In another 'horizontal' investment, a Dugard CNC vertical machining centre bought later for another job has been a helpful production adjunct since.

During 2002, the company had grown to employ 23 staff and turn over £2.5 million. In the busy years to 2007, the company expanded further into its new space, doubling employee numbers and turnover, but things changed abruptly in October 2008, Lindsey recalls. "We were half-way through a record month, but in the second half it just died. That was it; we fell off a cliff." The timing of the recession was doubly hard because it occurred in the same year that David's brother Neil died.

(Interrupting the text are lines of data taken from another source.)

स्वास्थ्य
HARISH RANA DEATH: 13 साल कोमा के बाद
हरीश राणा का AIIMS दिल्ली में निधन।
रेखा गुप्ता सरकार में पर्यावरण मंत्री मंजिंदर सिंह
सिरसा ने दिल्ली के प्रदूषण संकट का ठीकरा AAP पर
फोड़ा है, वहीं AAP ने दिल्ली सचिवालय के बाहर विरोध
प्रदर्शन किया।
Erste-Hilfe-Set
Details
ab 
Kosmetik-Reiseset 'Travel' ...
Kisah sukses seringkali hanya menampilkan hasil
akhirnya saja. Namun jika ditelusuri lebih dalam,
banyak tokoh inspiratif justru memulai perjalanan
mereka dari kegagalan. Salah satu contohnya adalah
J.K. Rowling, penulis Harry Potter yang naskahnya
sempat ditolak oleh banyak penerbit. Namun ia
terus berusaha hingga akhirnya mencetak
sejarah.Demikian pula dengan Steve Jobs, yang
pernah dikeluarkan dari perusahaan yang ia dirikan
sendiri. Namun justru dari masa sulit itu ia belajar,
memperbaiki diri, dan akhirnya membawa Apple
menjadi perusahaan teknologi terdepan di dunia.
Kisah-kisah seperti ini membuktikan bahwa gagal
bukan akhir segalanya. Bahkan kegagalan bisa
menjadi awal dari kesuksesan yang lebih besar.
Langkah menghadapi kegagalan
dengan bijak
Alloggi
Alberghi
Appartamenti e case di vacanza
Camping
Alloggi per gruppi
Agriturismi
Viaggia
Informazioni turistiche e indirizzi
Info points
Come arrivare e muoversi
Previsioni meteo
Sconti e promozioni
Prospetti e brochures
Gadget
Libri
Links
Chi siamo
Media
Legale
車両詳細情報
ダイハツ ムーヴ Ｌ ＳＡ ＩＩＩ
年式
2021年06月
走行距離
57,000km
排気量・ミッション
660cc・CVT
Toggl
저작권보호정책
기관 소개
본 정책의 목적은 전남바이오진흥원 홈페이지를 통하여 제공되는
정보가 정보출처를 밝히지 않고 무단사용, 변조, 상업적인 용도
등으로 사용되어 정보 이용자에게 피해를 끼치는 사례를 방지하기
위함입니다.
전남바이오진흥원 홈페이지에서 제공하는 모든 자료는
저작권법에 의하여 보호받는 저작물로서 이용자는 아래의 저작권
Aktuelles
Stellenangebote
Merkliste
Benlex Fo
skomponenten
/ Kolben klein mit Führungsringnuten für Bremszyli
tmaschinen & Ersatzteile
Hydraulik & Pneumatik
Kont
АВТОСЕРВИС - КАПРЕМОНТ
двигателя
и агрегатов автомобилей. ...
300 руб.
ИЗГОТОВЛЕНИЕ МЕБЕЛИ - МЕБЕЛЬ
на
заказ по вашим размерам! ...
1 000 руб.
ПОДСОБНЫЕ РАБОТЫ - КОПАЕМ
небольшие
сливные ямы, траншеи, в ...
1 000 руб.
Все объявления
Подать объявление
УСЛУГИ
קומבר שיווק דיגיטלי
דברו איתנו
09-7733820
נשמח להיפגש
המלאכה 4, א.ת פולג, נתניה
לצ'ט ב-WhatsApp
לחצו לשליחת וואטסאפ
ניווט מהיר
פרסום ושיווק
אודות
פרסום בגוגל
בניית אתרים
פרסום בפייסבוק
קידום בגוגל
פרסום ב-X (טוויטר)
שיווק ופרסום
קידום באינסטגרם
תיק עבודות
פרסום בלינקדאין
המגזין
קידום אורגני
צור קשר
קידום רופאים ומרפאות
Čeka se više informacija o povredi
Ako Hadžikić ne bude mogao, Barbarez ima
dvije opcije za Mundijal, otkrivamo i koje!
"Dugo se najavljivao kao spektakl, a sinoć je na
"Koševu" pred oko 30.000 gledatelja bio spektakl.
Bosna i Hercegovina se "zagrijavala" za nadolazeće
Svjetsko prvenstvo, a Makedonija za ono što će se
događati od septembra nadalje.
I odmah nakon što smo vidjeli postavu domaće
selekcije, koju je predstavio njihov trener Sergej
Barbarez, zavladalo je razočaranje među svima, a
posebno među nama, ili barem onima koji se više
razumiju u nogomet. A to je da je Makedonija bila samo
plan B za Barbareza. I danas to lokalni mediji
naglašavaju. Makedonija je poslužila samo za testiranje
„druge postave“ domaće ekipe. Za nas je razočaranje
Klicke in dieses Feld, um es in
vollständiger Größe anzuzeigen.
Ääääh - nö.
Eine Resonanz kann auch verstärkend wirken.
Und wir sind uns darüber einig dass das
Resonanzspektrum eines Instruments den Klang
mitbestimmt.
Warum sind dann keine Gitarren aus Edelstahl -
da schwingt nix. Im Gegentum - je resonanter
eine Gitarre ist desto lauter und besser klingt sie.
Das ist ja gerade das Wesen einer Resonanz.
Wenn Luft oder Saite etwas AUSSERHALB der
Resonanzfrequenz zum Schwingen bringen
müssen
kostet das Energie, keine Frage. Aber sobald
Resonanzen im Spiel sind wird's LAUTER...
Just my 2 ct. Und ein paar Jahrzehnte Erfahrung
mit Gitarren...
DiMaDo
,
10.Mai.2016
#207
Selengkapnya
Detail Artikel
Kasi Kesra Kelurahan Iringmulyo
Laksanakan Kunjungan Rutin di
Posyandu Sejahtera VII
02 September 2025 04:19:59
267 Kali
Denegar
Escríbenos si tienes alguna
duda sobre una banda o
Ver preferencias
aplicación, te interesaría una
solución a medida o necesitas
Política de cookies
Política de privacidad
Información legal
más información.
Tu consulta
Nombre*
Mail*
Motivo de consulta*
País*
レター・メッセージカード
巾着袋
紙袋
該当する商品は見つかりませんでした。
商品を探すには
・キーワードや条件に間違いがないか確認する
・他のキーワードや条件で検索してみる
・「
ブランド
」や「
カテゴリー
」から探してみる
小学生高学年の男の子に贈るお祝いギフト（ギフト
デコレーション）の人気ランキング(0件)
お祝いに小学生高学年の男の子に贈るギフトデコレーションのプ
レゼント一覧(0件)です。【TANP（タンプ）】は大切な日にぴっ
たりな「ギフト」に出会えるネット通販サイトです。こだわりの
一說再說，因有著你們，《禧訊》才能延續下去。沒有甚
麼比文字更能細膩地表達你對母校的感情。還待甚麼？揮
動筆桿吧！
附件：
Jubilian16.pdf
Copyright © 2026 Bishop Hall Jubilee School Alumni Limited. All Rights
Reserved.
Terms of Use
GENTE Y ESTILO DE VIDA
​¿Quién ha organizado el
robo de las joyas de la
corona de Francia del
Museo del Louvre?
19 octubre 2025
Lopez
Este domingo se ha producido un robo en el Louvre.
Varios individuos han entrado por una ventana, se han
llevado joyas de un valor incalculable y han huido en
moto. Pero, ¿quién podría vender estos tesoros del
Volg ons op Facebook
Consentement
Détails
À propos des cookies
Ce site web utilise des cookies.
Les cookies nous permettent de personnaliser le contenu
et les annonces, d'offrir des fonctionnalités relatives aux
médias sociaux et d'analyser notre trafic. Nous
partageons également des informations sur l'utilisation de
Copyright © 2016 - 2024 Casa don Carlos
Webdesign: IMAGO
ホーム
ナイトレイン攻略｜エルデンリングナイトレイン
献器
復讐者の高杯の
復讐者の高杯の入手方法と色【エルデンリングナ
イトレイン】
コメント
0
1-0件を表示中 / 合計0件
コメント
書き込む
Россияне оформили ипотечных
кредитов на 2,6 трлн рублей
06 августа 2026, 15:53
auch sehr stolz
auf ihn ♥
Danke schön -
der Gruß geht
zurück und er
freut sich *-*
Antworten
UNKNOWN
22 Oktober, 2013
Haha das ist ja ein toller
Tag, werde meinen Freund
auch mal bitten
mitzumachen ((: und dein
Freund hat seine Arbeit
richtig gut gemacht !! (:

In the following two years, turnover nearly halved. Which wasn't to say that work was sporadic: there were as many jobs in 2009 as in 2008, but they were all smaller in size: 100-off rather than 500-off, for example. Following a good year in 2011-12, business remained 'a bit flat' until mid-2014, but even so, since the recession, business has been getting harder: the number of competitors has again increased and profit margins have declined. "We have been busy trying to improve our margins, partly through looking at costs, and being leaner."

BIG CHANGES IMMINENT

In order to improve Laser Process's fortunes once more, then, Lindsey says that two big changes are just around the corner for the company.

First, although CO2 lasers are more productive than before, they have not changed so very much since the 1990s, he adds. So the company's next machine is likely to be a fibre laser. "It is very quick on thinner material and also cuts copper and brass, which is not a huge market but one we could go after. Fibre lasers have made great strides over the last 12 months with thicker pieces. In my opinion, they will replace CO2 lasers. What is positive is that you only use 40% of the electricity of a CO2 laser. That adds up: we're spending £3,000 per machine, per month on electricity alone. They do not use helium, either, which is also expensive: another £200 per machine, per month."

Second, the company is to install a material resource planning (MRP) package, from vendor SigmaTek Europe, that Lindsey says will radically change the business. "At the moment, it is a fact that we are doing jobs that we are losing money on. The trouble is, we don't know which ones they are."

He says that this problem is not only about the difficulty of accurately quoting a job, but also due to uncertainty in other production issues. The software will enable much better recordkeeping, as well as drive its five Trumpf machines. "It tells us daily how jobs are doing: which job is taking longer, which job is likely to take more material. Then we know straight away, so we can do something about it."

In a later phase, the system will also change the way jobs are quoted. Currently, six sales staff use a database-driven system containing material, grades, prices, customer details and cutting functions. The new system should generate more accurate per part costs than current means, which Lindsey characterises as 'guesstimates', because its costings are based on automatic estimates of total cutting length from a scan of the CADCAM job file.

Delivery speed remains as demanding as ever. "If we quoted two weeks' delivery, we'd get no work. Nor 10 days. Now our delivery is 5-7 days. That's okay.

"I blame myself and the others in laser profiling who have been doing this as long as I have for working to tight deadlines. For 35 years, one of the main benefits of laser cutting has been rapid turnaround. The industry has accepted it and is now working around it. Some customers delay ordering their cutting because that's the way we have taught them to do it.

"If we have a couple of days with few enquiries, we might start running out of jobs, or, on the other hand, if there are too many enquiries, we might not be able to cope. And there is no notice. It is not an easy business; it is a way of life."